Today 97 years of age, Gottfried Honegger is an artist ripe for rediscovery. He began his career as a graphic designer in Zurich, close to the Swiss Concrete artists. It was only in 1958, during a stay in New York, that he decided to devote himself entirely to art. It was there that he first showed monochrome paintings on surfaces covered by a repetitive pattern of geometric elements in thin card, his Tableaux-reliefs.
In 1960, he moved to Paris. Fascinated by Jacques Monods Chance and Necessity, Gottfried Honegger, in 1970, was one of the first artists in France to turn to computing. The idea of the programme also inspired the design of the Tableaux-reliefs, which became monumental in format. The distribution of colours and forms, module by module, was also randomised by recourse to dice.
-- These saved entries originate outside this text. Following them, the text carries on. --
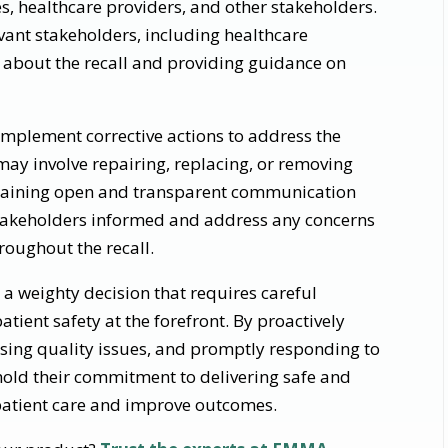
es, healthcare providers, and other stakeholders.
vant stakeholders, including healthcare
, about the recall and providing guidance on
implement corrective actions to address the
 may involve repairing, replacing, or removing
ntaining open and transparent communication
stakeholders informed and address any concerns
hroughout the recall.
is a weighty decision that requires careful
atient safety at the forefront. By proactively
sing quality issues, and promptly responding to
old their commitment to delivering safe and
 patient care and improve outcomes.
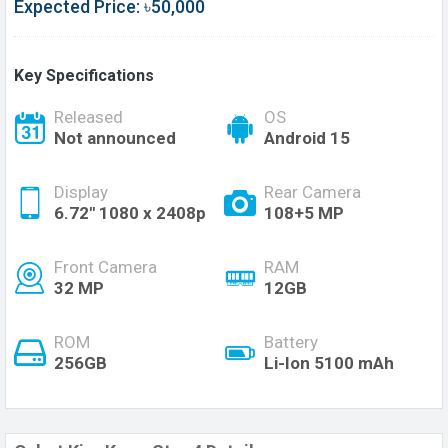
Expected Price: ৳50,000
Key Specifications
Released
OS
Not announced
Android 15
Display
Rear Camera
6.72'' 1080 x 2408p
108+5 MP
Front Camera
RAM
32 MP
12GB
ROM
Battery
256GB
Li-Ion 5100 mAh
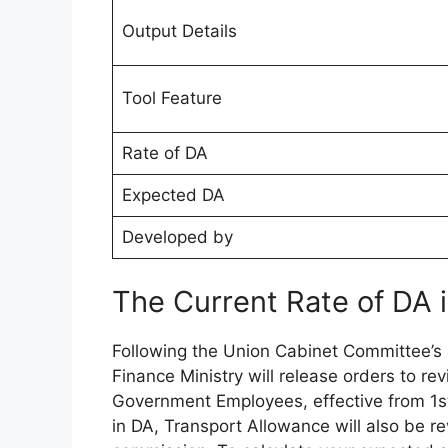
Output Details
Tool Feature
Rate of DA
Expected DA
Developed by
The Current Rate of DA
Following the Union Cabinet Committee’s
Finance Ministry will release orders to re
Government Employees, effective from 1s
in DA, Transport Allowance will also be 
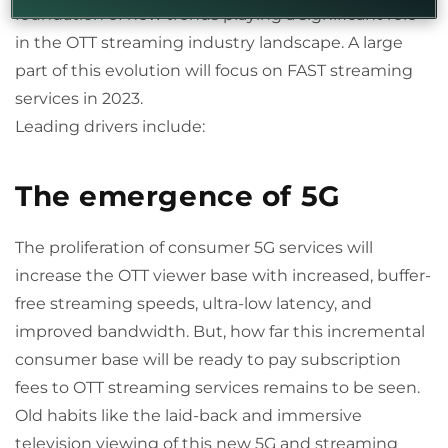
foundation of new trends playing a significant role
in the OTT streaming industry landscape. A large
part of this evolution will focus on FAST streaming
services in 2023.
Leading drivers include:
The emergence of 5G
The proliferation of consumer 5G services will
increase the OTT viewer base with increased, buffer-
free streaming speeds, ultra-low latency, and
improved bandwidth. But, how far this incremental
consumer base will be ready to pay subscription
fees to OTT streaming services remains to be seen.
Old habits like the laid-back and immersive
television viewing of this new 5G and streaming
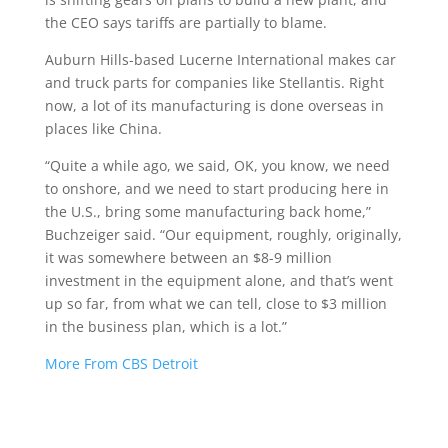
the CEO says tariffs are partially to blame.
Auburn Hills-based Lucerne International makes car
and truck parts for companies like Stellantis. Right
now, a lot of its manufacturing is done overseas in
places like China.
“Quite a while ago, we said, OK, you know, we need
to onshore, and we need to start producing here in
the U.S., bring some manufacturing back home,”
Buchzeiger said. “Our equipment, roughly, originally,
it was somewhere between an $8-9 million
investment in the equipment alone, and that’s went
up so far, from what we can tell, close to $3 million
in the business plan, which is a lot.”
More From CBS Detroit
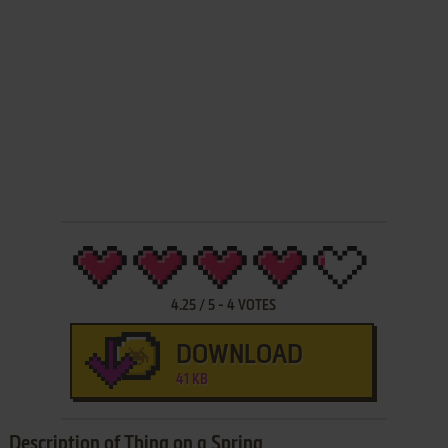
4.25
/
5
-
4
VOTES
DOWNLOAD
41 KB
Description of Thing on a Spring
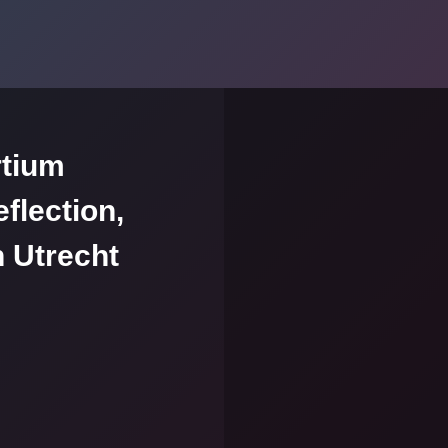
rtium
flection,
n Utrecht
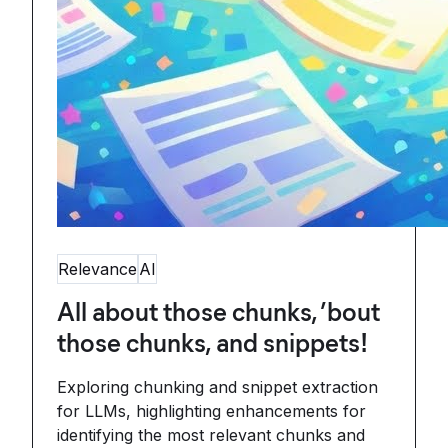
Relevance
AI
All about those chunks, ’bout
those chunks, and snippets!
Exploring chunking and snippet extraction
for LLMs, highlighting enhancements for
identifying the most relevant chunks and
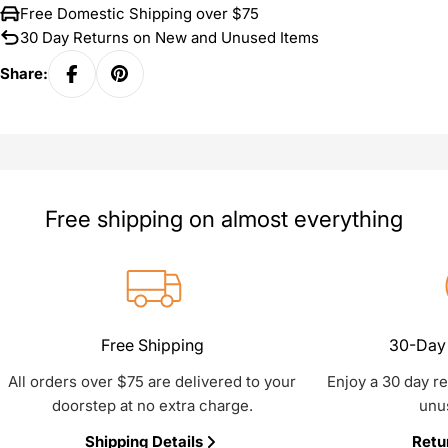
Free Domestic Shipping over $75
30 Day Returns on New and Unused Items
Share:
Free shipping on almost everything
Free Shipping
30-Day 
All orders over $75 are delivered to your
Enjoy a 30 day r
doorstep at no extra charge.
unu
Shipping Details
Retu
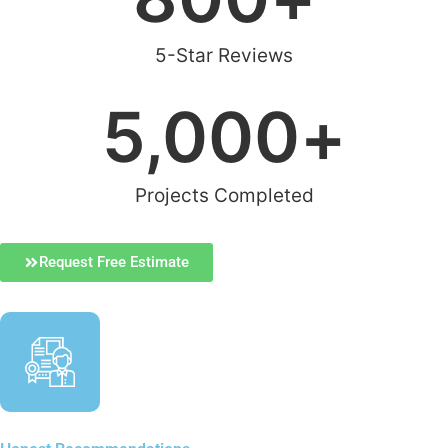
5-Star Reviews
5,000
+
Projects Completed
Request Free Estimate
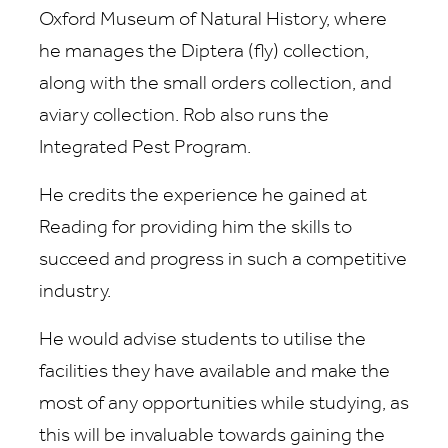
Oxford Museum of Natural History, where
he manages the Diptera (fly) collection,
along with the small orders collection, and
aviary collection. Rob also runs the
Integrated Pest Program.
He credits the experience he gained at
Reading for providing him the skills to
succeed and progress in such a competitive
industry.
He would advise students to utilise the
facilities they have available and make the
most of any opportunities while studying, as
this will be invaluable towards gaining the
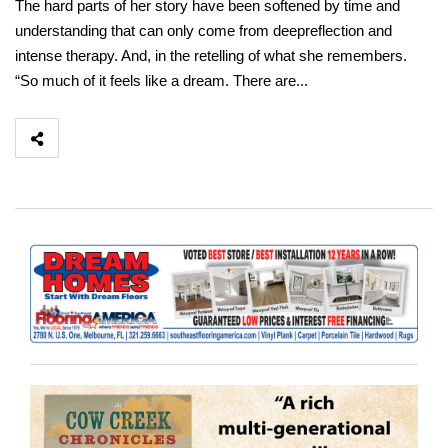
The hard parts of her story have been softened by time and
understanding that can only come from deepreflection and
intense therapy. And, in the retelling of what she remembers.
“So much of it feels like a dream. There are...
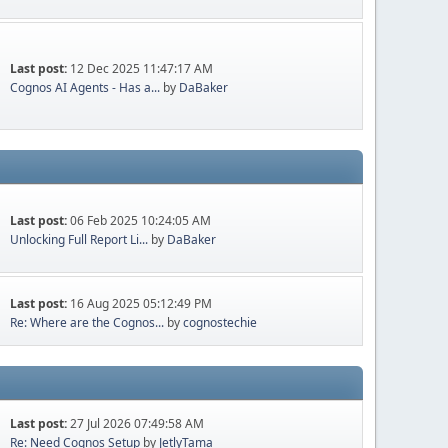
Last post:
12 Dec 2025 11:47:17 AM
Cognos AI Agents - Has a...
by
DaBaker
Last post:
06 Feb 2025 10:24:05 AM
Unlocking Full Report Li...
by
DaBaker
Last post:
16 Aug 2025 05:12:49 PM
Re: Where are the Cognos...
by
cognostechie
Last post:
27 Jul 2026 07:49:58 AM
Re: Need Cognos Setup
by
JetlyTama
Escaping all monotony despite its serial aspect, this system of production allowed the artist a great variety of approaches. The 1980s saw the appearance of multi-panel paintings and canvases with cut-out sections that fundamentally involve the wall behind in the work. Since the 1990s, the Tableaux-reliefs emancipated from the picture plane engage with space in the form of reliefs or sculptures in painted metal. The exhibition culminates in the Pliages, white cylinders with cut-away sections whose forms unfold almost graphically in space.
A tribute to an artist whose development has always reconciled the subtle with the radical, this exhibition at the Centre Pompidou includes works from French public collections and from major private collections abroad.